-- start Provided data --
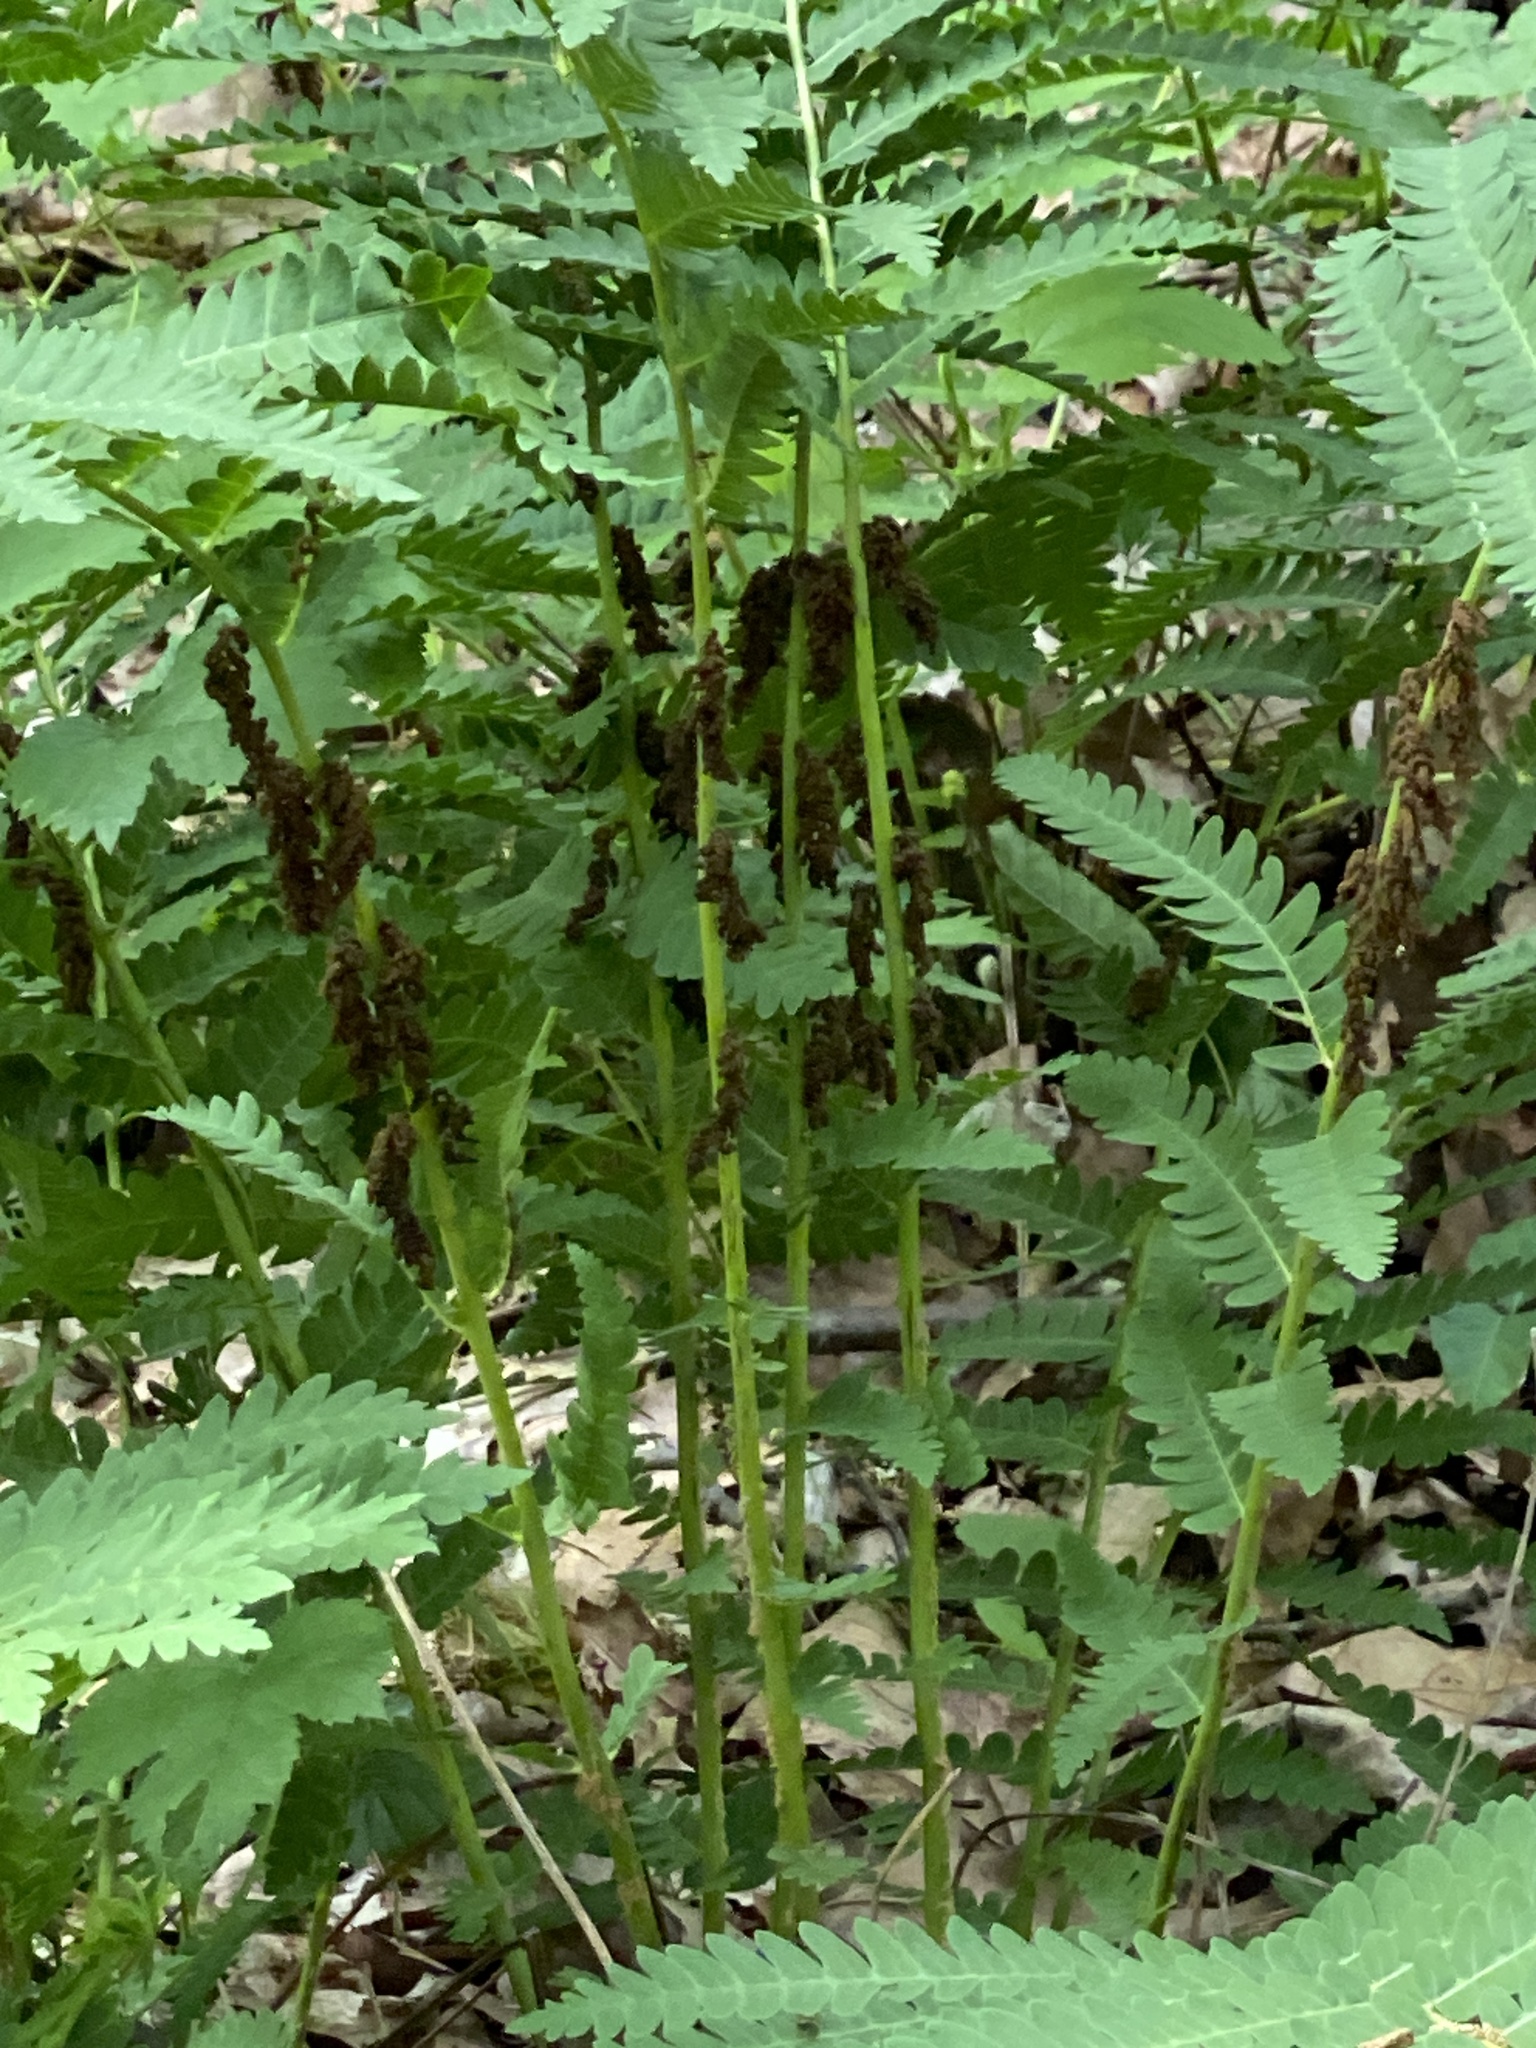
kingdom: Plantae
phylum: Tracheophyta
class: Polypodiopsida
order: Osmundales
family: Osmundaceae
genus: Claytosmunda
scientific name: Claytosmunda claytoniana
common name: Clayton's fern
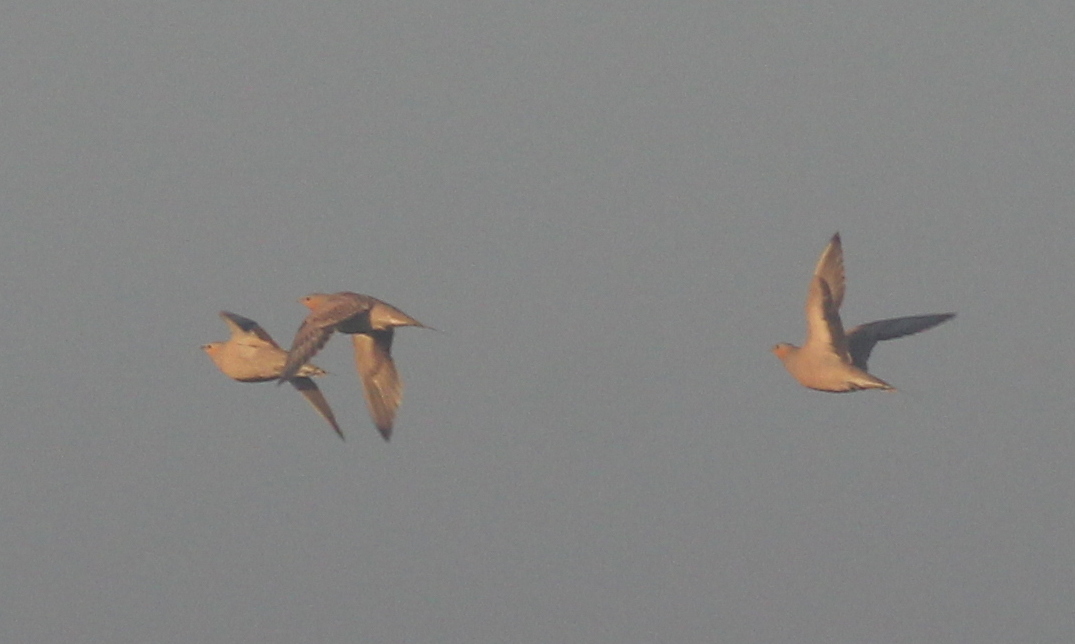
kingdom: Animalia
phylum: Chordata
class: Aves
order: Pteroclidiformes
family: Pteroclididae
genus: Pterocles
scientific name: Pterocles senegallus
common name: Spotted sandgrouse
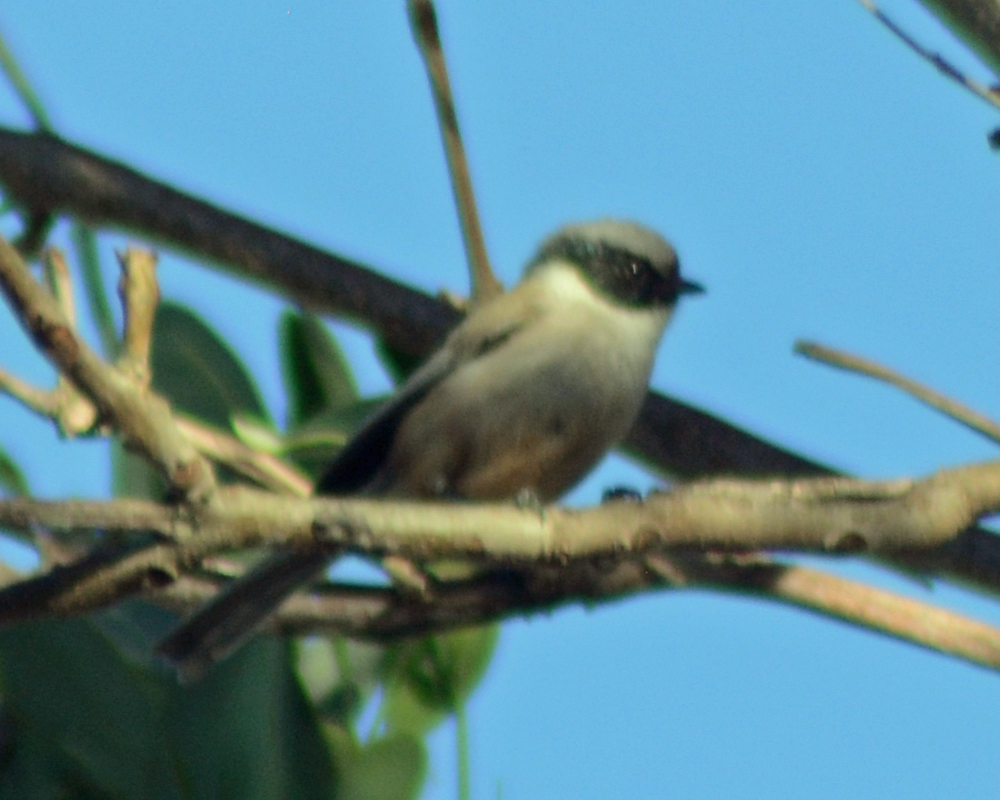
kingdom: Animalia
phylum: Chordata
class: Aves
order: Passeriformes
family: Aegithalidae
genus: Psaltriparus
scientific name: Psaltriparus minimus
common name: American bushtit
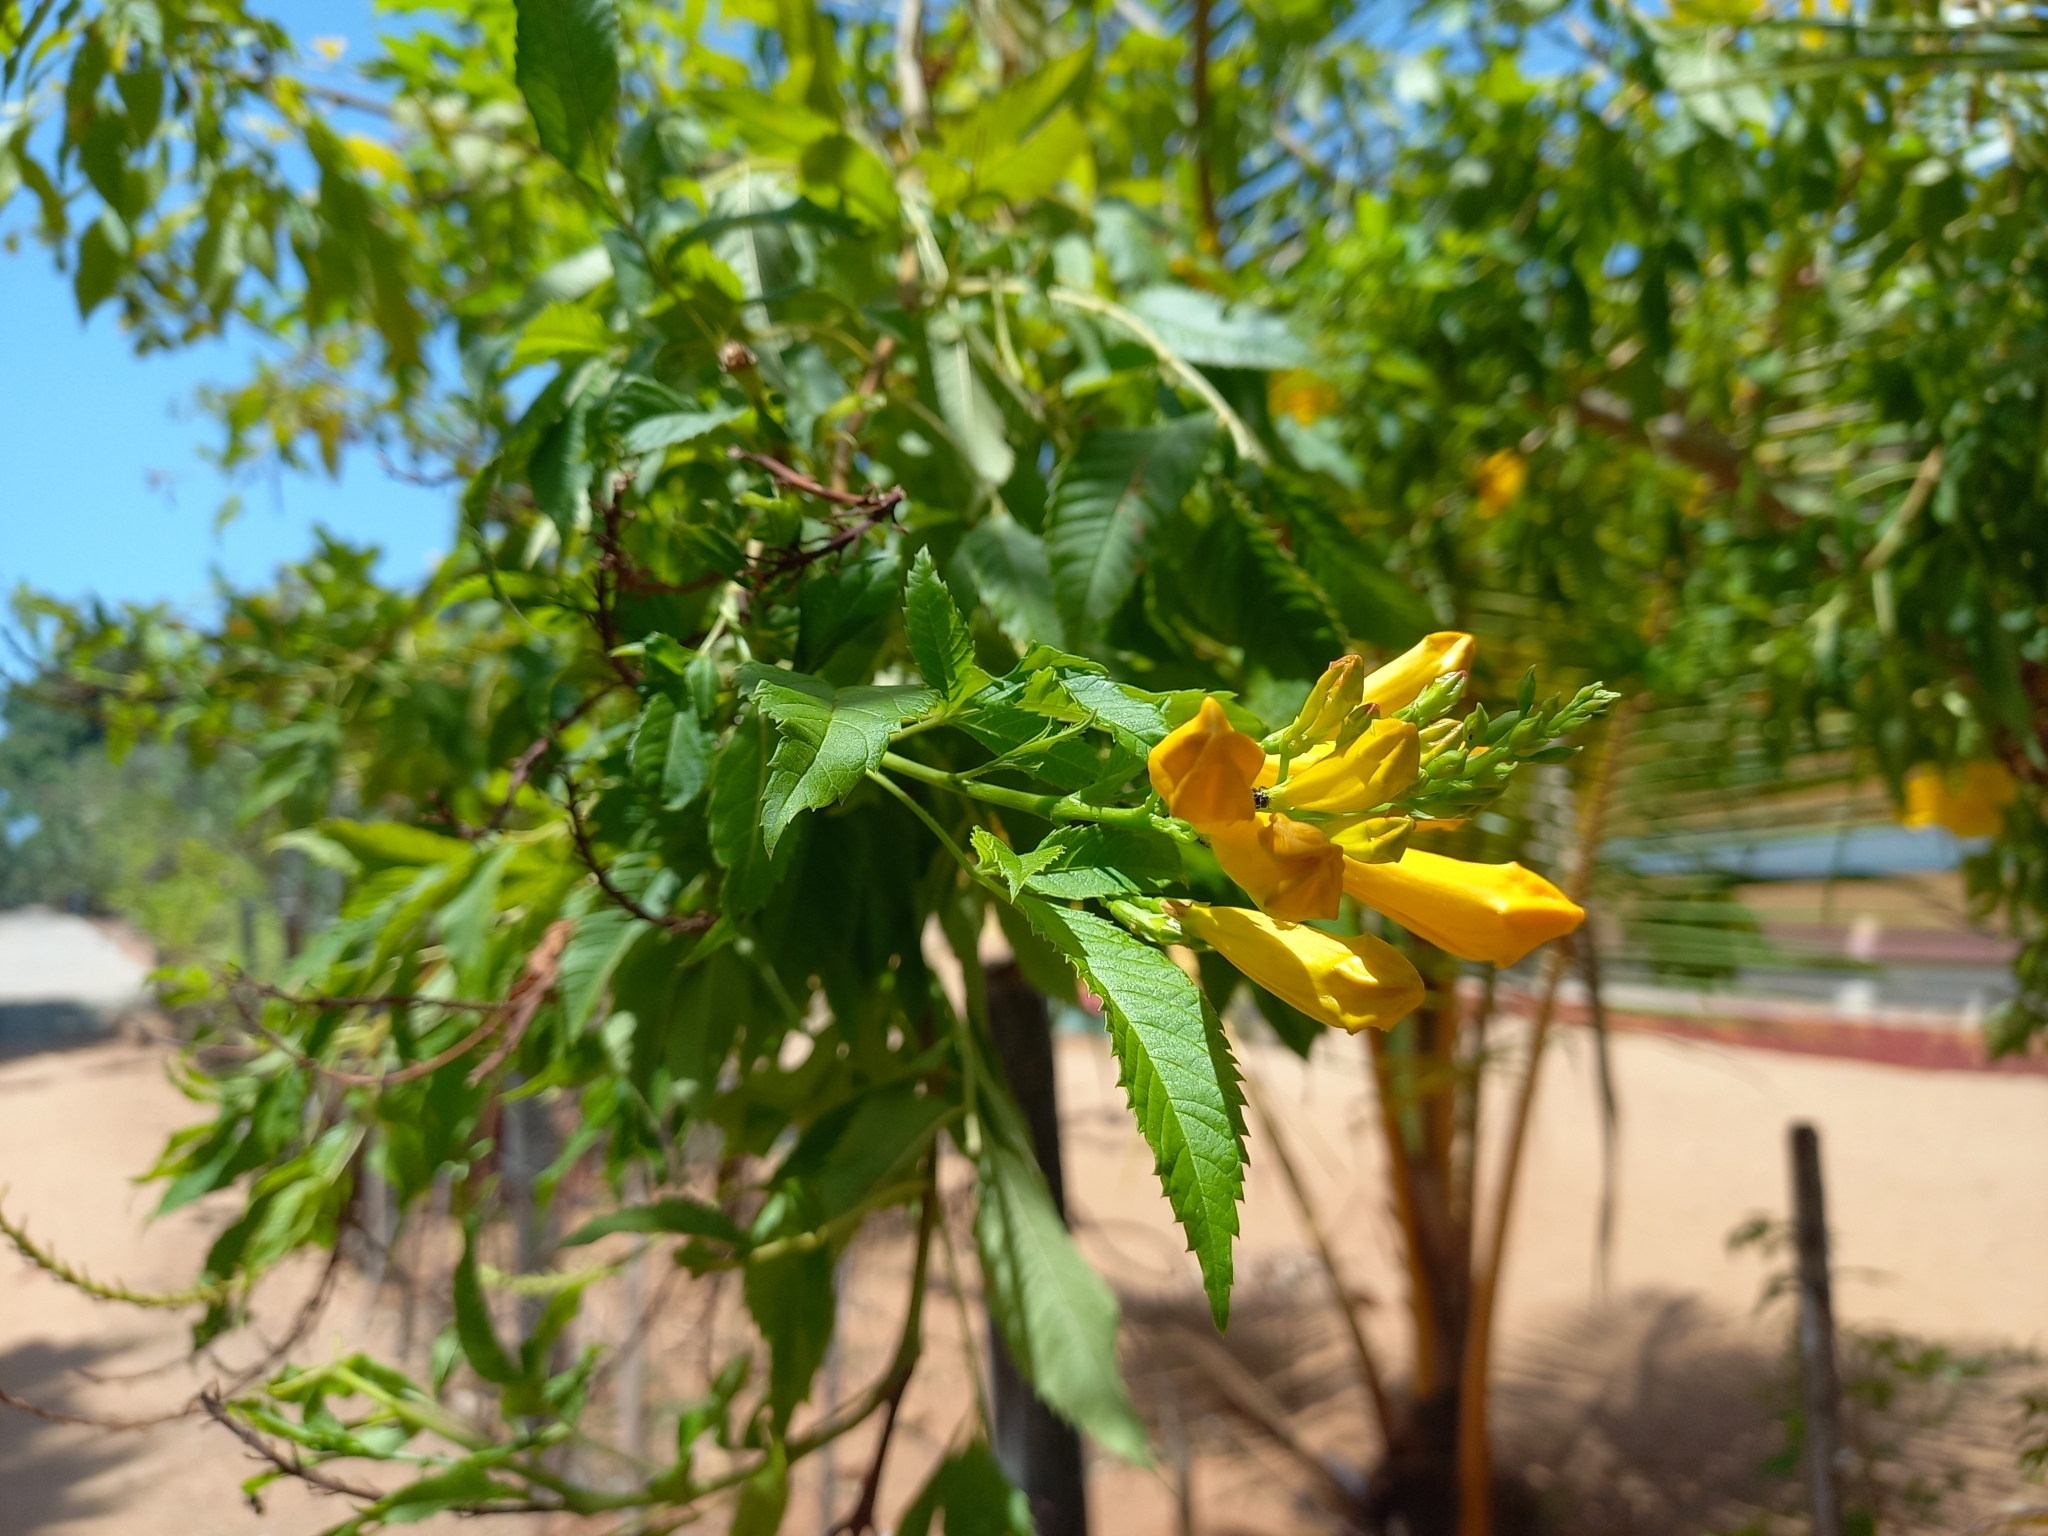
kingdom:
-- end Provided data --
**Exercise requirements**: Write out every text line of the material above as a JSON list of strings, one string per line, with blank lines left out. Leave the pictures out of the answer.

**Result for this exercise**:
[
  "kingdom: Plantae",
  "phylum: Tracheophyta",
  "class: Polypodiopsida",
  "order: Osmundales",
  "family: Osmundaceae",
  "genus: Claytosmunda",
  "scientific name: Claytosmunda claytoniana",
  "common name: Clayton's fern",
  "kingdom: Animalia",
  "phylum: Chordata",
  "class: Aves",
  "order: Pteroclidiformes",
  "family: Pteroclididae",
  "genus: Pterocles",
  "scientific name: Pterocles senegallus",
  "common name: Spotted sandgrouse",
  "kingdom: Animalia",
  "phylum: Chordata",
  "class: Aves",
  "order: Passeriformes",
  "family: Aegithalidae",
  "genus: Psaltriparus",
  "scientific name: Psaltriparus minimus",
  "common name: American bushtit",
  "kingdom:"
]